All my preliminary preparations are made now, and we’re still in November.  Everyone is accustomed to seeing me with a gun and to hearing shots in Deadman’s Wood.  Miss Shoulter is so accustomed to my looking in on one pretext or another that she always leaves me to ‘see myself out’ as she calls it.  (Actually, I think she thinks I’m in love with her, poor woman.)  Flipp and his wife call on her nearly as often, and all three come to see me.  The shoes are locked up in a trunk in my room.  And Mrs. Pluck can be relied on to notice any time at which anything happens, besides being accustomed to seeing me ‘planning the garden’ with a line on two pegs which I’m always moving about as I discuss new flowerbeds and paths.  In another week’s time I can start really active measures.

Sixteenth Entry
I’ve got the gun!  It was really too easy.
Of course, I took the greatest care.  I did not leave my home without a gun, you may be sure.  I took my 12-bore, walked slowly away from “Labour’s End,” as I always do, and went to a spot in the wood I had already decided on.  There I wrapped my gun in an old sheet of mackintosh and concealed it in the undergrowth.  I walked on to Miss Shoulter’s bungalow and found her very busy with a revolting new litter of pups.  Also, she was concerned because her brother is expected this evening.  I chatted for about ten minutes, then rose politely.
“I can see you’re busy,” I said.  “So I won’t waste your time.  I do hope the puppies thrive.  No, don’t you move.  You know I can see myself out.”

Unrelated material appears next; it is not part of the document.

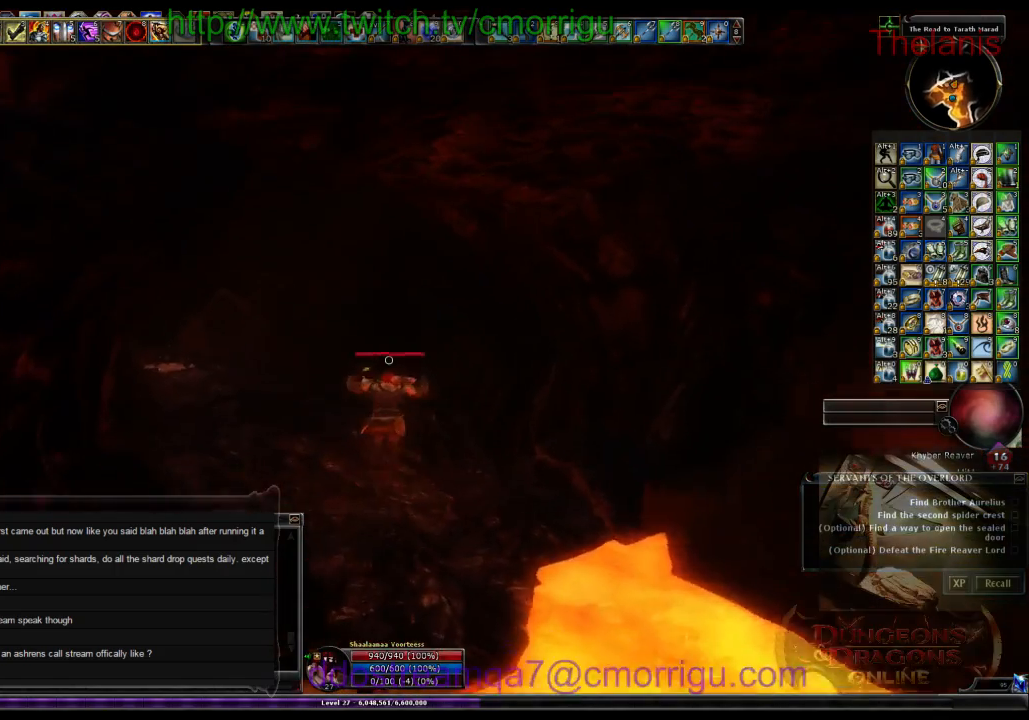
{"keys": ["w"], "events": []}
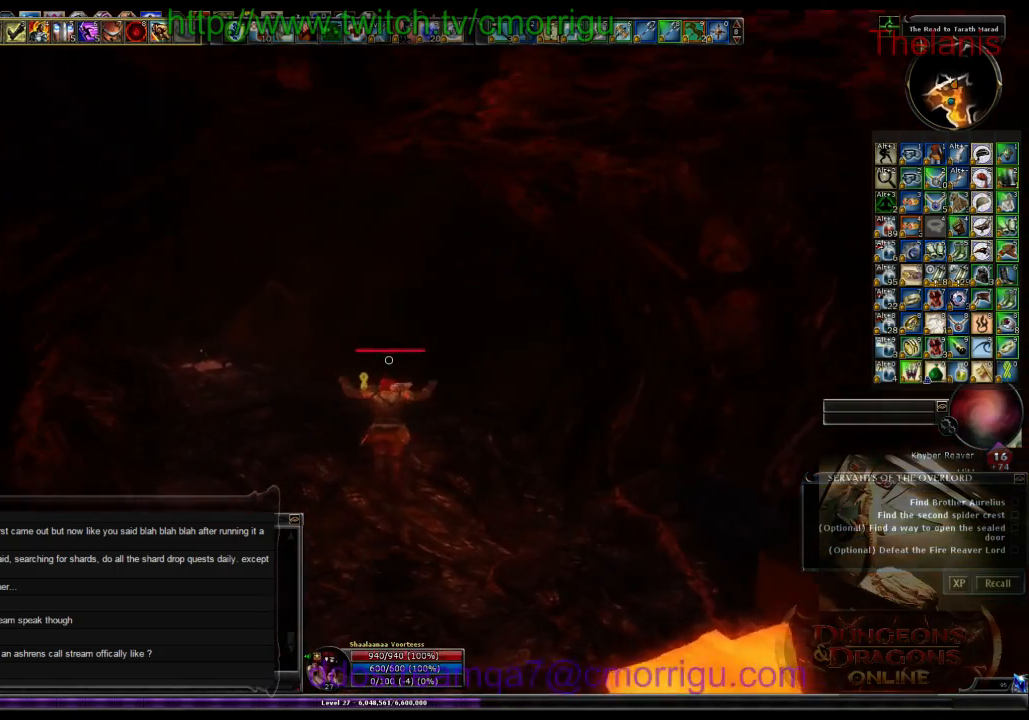
{"keys": ["w"], "events": []}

I left her kneeling on the floor with her dogs, carefully closed the door of her sitting-room and walked away as unconcernedly as you please with her gun under my arm.  I did not meet a soul on my way to the place where my gun was hidden—not that it would have mattered if I had, for nobody could tell one gun from another.  Then I unwrapped my gun, and wrapping hers left it there.  I was home at my usual time.  It only remains to see how soon she misses it.  Personally, I doubt if she will, until her attention is called to its absence by events.  Those events!  Not far away now.

Seventeenth Entry
And now I’ve got the red tape, too.  I wonder why it’s called red?  It isn’t red at all, but pink.  However, I’ve got a dozen yards of it.
I called on Aston, the lawyer, by appointment yesterday.  I found that he has only two rooms, his own and one where his solitary clerk sits, with two extra chairs for clients, I suppose.  I sat in one of these waiting while Aston got rid of an imaginary visitor, and passed the time by chatting with the clerk.  We earnestly discussed the weather and shortages of food and fuel.  Then, touching some documents which were bound with the stuff, I asked whether that was what lawyers called red tape.
“Yes, indeed,” he said.
“But it’s not red at all,” I ventured.
“No.  Pink, isn’t it?”
“Do you really use much of it?”  I asked.  “Or is that just a joke in the comic papers?”

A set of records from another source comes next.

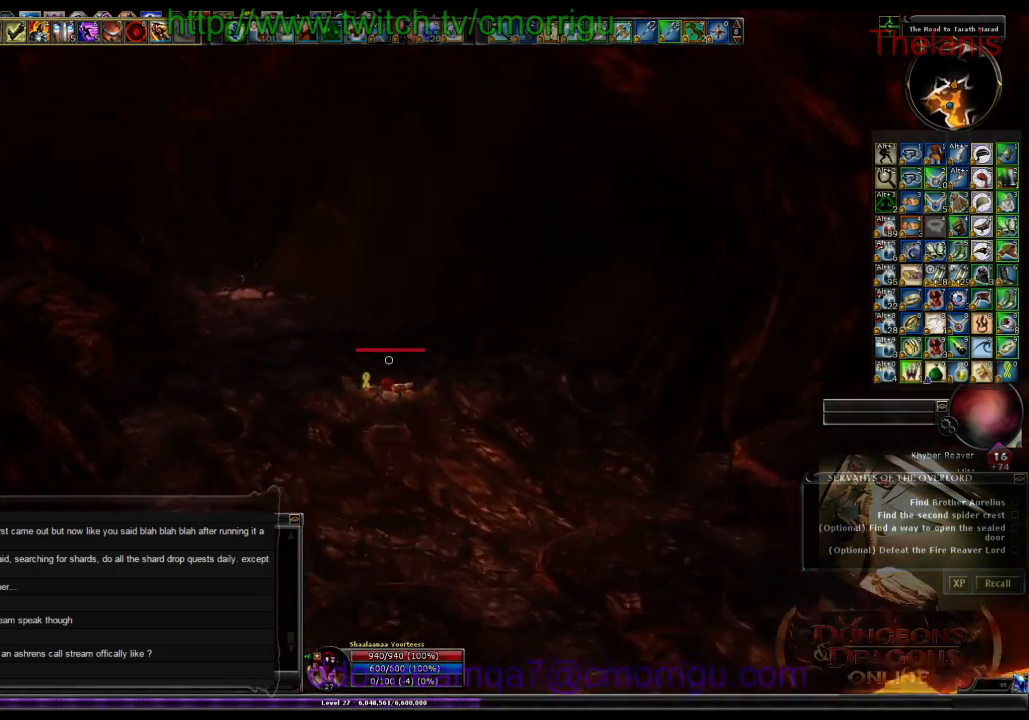
{"keys": ["w"], "events": []}
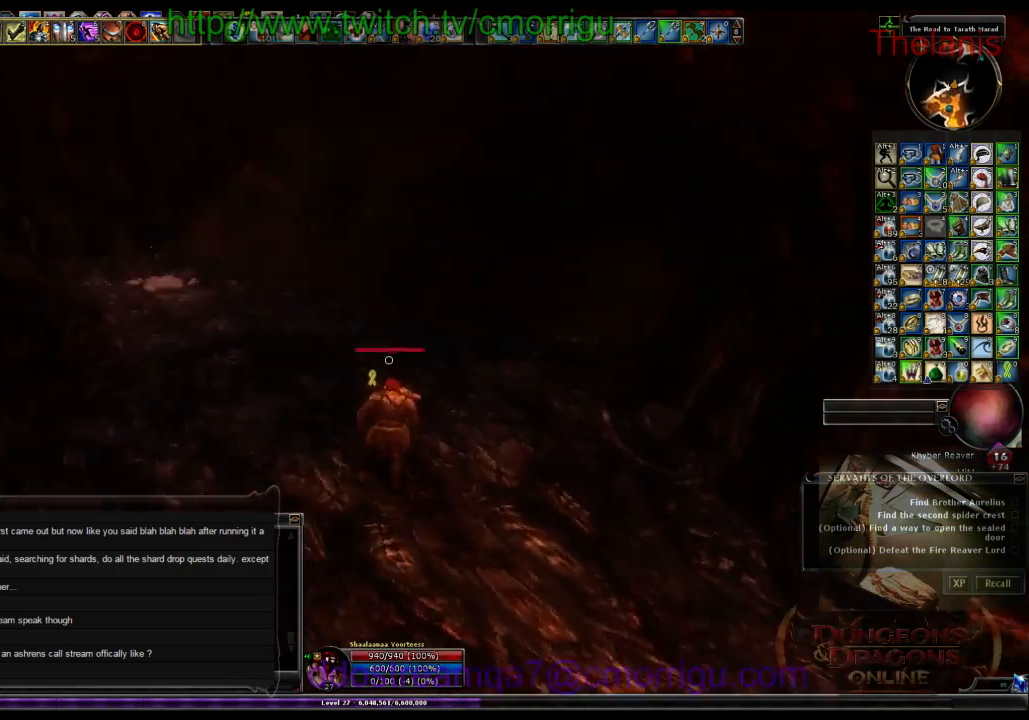
{"keys": ["w"], "events": [[34, "a", "down"], [500, "a", "up"]]}
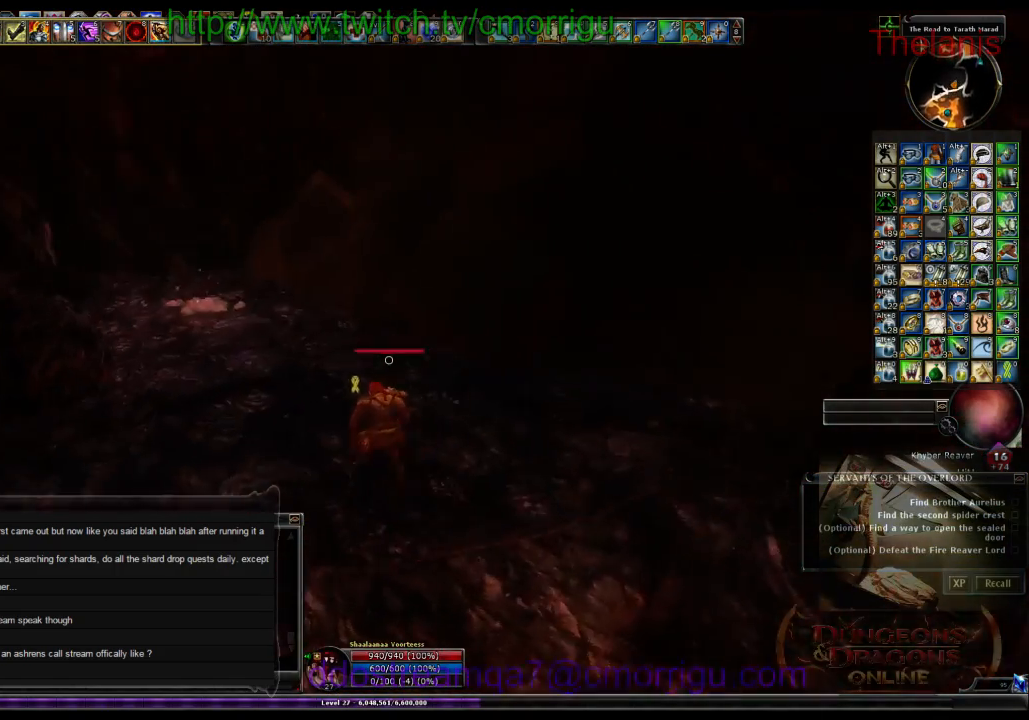
{"keys": ["w"], "events": []}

“We do use quite a bit,” he admitted.
“How is it sold to you?”
He pulled open a drawer and revealed a dozen or so spools of the stuff.  He handed one to me to look at.  I glanced at it but, seeming to lose interest, handed it back to him.
“I see,” I said indifferently.  “I should prefer paper-clips myself.”  Then I went off into a long discussion on stationery.
But when the buzzer went and he hurried through to Aston’s office my hand was in the drawer in a moment.  And now I have a nice new spool of red tape.
After that the making of my will was almost pleasant.  I’ve left sums of money to half a dozen obscure charities and £100 to Mrs. Pluck if she’s still in my service.  The rest to Rudolph Gooding.
Tomorrow will be December 20th.  I am getting very excited as the day draws near.  I went to see Miss Shoulter today for the first time since the afternoon on which I took the gun.  Her brother had come and gone, she said, adding that she was sorry I hadn’t met him.  It appears that he is coming again for Christmas.  About the gun she said nothing, though I gave her a lead by mentioning reported thefts in the district.  I feel sure she does not know it has gone.  How easy everything is made for me!